EXERCISE PROMPT >> Search each line below for "required", then return the lines where it appears.

━━━━━━

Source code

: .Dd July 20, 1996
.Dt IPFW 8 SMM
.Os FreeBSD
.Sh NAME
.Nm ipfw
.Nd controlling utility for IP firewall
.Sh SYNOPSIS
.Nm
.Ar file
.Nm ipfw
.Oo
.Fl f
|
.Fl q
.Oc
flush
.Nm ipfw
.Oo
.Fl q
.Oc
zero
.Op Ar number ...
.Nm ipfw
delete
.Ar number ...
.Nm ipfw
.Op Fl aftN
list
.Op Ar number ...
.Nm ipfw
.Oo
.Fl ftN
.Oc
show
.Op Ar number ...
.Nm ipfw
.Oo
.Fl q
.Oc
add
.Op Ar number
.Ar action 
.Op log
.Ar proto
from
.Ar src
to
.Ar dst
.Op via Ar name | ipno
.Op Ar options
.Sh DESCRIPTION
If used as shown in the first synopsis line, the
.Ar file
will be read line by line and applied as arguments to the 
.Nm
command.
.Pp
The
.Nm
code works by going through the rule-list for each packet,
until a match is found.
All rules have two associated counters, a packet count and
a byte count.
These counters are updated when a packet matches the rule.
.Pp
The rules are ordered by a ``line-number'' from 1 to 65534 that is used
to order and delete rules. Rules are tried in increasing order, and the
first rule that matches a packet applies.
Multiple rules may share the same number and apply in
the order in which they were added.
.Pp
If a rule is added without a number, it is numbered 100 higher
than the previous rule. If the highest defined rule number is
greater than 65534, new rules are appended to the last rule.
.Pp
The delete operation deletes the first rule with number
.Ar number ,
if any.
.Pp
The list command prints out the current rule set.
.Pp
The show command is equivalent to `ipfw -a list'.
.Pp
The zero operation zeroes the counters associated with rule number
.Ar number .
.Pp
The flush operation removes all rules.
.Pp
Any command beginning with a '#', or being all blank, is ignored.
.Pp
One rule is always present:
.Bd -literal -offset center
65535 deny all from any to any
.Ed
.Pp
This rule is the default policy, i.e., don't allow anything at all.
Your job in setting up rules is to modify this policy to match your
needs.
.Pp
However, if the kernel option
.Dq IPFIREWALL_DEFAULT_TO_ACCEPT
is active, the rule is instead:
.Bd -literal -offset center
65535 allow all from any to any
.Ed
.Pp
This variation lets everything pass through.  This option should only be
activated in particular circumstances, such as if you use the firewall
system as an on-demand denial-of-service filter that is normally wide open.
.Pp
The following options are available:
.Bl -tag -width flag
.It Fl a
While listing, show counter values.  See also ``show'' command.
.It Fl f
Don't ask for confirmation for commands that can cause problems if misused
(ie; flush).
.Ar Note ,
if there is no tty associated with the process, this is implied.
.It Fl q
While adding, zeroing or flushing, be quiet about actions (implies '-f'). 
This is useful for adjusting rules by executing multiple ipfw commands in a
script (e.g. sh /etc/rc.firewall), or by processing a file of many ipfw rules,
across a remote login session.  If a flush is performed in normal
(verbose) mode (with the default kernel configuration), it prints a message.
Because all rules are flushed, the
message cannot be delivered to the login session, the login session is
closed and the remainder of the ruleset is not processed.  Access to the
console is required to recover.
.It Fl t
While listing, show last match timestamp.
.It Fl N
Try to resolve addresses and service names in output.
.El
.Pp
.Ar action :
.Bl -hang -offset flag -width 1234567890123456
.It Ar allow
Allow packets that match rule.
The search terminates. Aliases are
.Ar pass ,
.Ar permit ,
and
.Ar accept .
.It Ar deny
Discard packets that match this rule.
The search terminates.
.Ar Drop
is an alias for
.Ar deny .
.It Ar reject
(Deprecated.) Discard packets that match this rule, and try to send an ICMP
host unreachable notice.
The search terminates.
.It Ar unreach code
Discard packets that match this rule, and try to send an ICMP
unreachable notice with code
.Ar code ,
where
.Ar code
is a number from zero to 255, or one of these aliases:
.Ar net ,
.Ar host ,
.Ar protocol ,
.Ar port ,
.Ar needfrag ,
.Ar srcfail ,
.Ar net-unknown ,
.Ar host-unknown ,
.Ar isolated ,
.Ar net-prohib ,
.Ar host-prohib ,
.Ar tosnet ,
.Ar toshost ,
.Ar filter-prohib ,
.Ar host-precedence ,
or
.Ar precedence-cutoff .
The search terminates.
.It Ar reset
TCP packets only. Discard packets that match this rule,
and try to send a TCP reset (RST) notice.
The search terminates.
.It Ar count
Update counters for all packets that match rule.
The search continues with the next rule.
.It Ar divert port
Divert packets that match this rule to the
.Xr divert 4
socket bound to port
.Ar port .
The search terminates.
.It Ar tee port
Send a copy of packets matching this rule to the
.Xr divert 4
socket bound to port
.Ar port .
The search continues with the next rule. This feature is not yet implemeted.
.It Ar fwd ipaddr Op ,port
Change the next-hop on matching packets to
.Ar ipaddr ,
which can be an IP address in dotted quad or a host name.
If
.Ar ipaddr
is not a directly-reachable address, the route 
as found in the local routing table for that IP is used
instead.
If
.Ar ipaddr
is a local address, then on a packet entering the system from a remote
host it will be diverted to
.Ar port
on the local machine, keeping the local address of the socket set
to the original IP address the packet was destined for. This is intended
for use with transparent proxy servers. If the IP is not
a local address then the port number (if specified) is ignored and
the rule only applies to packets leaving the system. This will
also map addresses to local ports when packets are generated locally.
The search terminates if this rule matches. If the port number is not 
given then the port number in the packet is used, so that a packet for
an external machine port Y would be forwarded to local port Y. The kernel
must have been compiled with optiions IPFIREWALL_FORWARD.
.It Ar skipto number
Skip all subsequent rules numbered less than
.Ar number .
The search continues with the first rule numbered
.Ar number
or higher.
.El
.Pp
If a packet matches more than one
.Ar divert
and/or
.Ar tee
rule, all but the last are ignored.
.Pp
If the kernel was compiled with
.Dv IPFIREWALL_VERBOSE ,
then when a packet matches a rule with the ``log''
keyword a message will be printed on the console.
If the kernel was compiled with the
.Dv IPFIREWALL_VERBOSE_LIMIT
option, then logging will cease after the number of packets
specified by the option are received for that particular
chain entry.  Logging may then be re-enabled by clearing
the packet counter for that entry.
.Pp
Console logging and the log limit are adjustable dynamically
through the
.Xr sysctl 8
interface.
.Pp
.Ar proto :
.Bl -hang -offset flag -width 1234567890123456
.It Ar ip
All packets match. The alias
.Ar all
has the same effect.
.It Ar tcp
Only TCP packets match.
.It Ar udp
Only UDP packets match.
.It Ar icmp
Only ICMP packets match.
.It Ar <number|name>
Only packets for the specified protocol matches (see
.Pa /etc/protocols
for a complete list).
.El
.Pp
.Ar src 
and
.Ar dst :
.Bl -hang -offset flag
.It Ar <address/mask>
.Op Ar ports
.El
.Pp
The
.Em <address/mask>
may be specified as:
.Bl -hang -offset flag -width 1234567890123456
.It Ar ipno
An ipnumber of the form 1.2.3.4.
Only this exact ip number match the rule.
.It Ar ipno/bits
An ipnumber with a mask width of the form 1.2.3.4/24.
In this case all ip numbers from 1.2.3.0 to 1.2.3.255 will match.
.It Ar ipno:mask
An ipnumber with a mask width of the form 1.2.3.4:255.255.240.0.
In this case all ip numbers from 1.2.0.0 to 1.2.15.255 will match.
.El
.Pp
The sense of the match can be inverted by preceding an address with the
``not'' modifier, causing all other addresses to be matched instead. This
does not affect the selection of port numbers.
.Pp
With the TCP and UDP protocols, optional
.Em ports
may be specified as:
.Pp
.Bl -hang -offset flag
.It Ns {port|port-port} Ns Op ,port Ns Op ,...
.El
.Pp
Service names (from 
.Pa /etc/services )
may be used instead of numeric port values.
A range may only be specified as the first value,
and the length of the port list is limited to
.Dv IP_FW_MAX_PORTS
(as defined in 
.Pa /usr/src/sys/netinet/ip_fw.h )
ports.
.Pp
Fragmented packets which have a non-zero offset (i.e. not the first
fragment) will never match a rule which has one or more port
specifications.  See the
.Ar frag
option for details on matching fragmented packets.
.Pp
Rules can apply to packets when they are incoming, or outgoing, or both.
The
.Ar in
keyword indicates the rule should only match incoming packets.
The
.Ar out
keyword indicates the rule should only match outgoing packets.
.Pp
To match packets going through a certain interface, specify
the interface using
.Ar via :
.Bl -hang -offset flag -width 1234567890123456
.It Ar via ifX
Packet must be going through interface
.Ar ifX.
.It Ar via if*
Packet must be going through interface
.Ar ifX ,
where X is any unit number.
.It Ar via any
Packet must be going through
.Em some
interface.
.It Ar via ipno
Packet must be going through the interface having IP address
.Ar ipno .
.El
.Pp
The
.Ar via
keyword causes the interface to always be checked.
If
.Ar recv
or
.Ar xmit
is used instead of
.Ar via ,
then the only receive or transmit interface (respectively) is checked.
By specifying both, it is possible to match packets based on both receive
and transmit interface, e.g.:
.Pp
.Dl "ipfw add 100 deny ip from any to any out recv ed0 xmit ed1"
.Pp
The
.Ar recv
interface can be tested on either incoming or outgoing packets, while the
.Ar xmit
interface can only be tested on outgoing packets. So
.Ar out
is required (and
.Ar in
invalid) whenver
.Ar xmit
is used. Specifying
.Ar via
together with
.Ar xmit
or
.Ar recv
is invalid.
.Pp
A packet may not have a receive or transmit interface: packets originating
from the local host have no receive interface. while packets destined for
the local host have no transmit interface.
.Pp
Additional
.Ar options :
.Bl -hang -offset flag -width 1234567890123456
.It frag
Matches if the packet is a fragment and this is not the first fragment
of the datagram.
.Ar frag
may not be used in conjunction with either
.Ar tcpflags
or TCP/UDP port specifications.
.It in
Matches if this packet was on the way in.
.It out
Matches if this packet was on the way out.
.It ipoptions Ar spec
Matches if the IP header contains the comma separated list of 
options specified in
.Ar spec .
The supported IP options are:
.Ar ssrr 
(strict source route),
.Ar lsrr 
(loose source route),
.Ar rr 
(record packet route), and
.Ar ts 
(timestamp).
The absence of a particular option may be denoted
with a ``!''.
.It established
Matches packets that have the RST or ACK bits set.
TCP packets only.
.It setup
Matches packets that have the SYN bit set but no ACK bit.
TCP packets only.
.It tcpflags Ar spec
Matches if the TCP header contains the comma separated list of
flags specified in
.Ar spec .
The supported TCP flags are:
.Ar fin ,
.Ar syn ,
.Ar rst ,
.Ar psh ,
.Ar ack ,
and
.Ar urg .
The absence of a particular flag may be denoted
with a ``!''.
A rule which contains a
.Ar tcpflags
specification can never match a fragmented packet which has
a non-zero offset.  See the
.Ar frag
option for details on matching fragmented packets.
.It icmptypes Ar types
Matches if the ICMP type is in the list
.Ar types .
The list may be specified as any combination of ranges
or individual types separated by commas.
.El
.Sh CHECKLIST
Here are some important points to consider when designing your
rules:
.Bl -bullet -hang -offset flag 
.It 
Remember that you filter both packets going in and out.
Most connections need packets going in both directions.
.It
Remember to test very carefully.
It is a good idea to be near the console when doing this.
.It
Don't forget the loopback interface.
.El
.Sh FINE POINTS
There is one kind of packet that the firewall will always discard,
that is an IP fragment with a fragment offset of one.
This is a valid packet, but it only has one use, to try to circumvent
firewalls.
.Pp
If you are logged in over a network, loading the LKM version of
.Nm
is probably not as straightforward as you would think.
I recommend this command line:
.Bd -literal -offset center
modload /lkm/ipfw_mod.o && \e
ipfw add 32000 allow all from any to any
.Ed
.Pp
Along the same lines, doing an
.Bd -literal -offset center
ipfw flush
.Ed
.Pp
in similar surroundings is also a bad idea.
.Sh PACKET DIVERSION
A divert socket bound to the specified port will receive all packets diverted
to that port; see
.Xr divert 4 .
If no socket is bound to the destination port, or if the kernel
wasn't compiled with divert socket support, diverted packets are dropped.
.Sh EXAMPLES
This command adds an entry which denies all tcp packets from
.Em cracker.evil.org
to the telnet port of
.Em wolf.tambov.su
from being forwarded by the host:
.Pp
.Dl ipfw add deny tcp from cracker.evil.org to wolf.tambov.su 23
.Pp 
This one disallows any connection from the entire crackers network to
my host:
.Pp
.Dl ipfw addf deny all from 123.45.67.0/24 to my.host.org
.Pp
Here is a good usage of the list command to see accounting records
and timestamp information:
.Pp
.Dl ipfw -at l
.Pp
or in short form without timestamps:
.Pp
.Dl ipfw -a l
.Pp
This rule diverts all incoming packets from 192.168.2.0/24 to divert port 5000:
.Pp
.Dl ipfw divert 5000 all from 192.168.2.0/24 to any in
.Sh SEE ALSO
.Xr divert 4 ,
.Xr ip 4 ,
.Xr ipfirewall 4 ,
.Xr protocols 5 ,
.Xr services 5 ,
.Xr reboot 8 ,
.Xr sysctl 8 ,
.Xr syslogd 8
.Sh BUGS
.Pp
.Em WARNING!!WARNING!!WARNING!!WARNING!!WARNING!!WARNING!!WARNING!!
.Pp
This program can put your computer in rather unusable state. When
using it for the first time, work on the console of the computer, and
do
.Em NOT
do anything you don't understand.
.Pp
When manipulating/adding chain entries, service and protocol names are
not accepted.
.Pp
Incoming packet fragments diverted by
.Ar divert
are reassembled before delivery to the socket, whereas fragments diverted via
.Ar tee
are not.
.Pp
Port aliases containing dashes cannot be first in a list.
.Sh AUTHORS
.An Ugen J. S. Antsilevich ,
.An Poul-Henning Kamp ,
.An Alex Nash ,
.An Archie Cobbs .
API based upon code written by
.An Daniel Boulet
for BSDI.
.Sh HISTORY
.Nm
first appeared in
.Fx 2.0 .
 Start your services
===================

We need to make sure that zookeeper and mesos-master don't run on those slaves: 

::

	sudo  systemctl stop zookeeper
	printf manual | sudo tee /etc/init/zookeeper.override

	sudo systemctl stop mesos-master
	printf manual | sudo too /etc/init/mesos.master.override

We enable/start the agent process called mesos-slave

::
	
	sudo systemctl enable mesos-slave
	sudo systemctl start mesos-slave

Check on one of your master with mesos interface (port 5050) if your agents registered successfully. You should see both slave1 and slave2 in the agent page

━━━━━━

ANSWER BELOW >>
console is required to recover.
is required (and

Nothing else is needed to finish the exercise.